**Passage for review:**
*** Begin section ***
Prunus pusilliflora

Scientific classification
- Kingdom: Plantae
- Clade: Tracheophytes
- Clade: Angiosperms
- Clade: Eudicots
- Clade: Rosids
- Order: Rosales
- Family: Rosaceae
- Genus: Prunus
- Species: P. pusilliflora
- Binomial name: Prunus pusilliflora Cardot
- Synonyms: Cerasus pusilliflora (Cardot) T.T.Yu & C.L.Li

= Prunus pusilliflora =

- Genus: Prunus
- Species: pusilliflora
- Authority: Cardot
- Synonyms: Cerasus pusilliflora (Cardot) T.T.Yu & C.L.Li

Species of plant

Prunus pusilliflora (syn. Cerasus pusilliflora), is a species of flowering plant in the family Rosaceae. It is native to Yunnan in China, where it is widespread, and is sometimes cultivated. A shrub or small tree reaching 3 to 10 m, it is typically found in forested mountain slopes and ravines, at elevations from 1400 to 2100 m. A chromosome-scale genome assembly study showed that it has better resistance to Colletotrichum viniferum, Phytophthora capsici, and Pseudomonas syringae pv. tomato than does Prunus avium, sweet cherry.
*** End section ***
**Try it:** According to the Prunus pusilliflora text, at what elevations is the species typically found?

[Collected data]
*** Begin section ***
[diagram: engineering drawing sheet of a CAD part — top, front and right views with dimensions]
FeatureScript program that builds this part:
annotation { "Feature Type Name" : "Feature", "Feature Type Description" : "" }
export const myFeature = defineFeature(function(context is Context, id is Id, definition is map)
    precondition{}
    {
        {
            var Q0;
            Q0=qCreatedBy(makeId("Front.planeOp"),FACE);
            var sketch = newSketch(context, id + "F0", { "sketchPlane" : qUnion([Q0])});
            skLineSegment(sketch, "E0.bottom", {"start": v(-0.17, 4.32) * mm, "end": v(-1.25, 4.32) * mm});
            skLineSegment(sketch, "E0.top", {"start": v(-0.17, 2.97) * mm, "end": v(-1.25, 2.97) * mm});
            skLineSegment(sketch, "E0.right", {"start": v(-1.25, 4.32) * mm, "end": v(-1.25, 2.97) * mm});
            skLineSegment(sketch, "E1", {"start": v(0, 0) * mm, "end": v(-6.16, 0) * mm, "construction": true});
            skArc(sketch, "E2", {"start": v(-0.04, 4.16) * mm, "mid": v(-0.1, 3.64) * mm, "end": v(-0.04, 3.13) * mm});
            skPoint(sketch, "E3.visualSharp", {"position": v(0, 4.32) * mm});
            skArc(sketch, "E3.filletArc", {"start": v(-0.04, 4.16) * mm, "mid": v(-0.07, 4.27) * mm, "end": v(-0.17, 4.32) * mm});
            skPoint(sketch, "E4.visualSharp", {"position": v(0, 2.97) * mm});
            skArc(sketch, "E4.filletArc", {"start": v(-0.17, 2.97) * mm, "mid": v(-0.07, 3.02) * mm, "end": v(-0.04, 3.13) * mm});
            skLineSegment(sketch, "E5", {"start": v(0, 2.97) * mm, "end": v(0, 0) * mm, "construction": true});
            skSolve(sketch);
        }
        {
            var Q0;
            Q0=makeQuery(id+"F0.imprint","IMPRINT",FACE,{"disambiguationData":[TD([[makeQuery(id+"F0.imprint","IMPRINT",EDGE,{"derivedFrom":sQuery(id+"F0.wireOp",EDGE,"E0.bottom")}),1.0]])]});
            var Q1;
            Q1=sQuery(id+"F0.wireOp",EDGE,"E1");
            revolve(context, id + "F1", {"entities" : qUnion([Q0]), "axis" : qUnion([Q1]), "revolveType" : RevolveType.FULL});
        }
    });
*** End section ***
**Answer to this task:** From 1400 to 2100 m.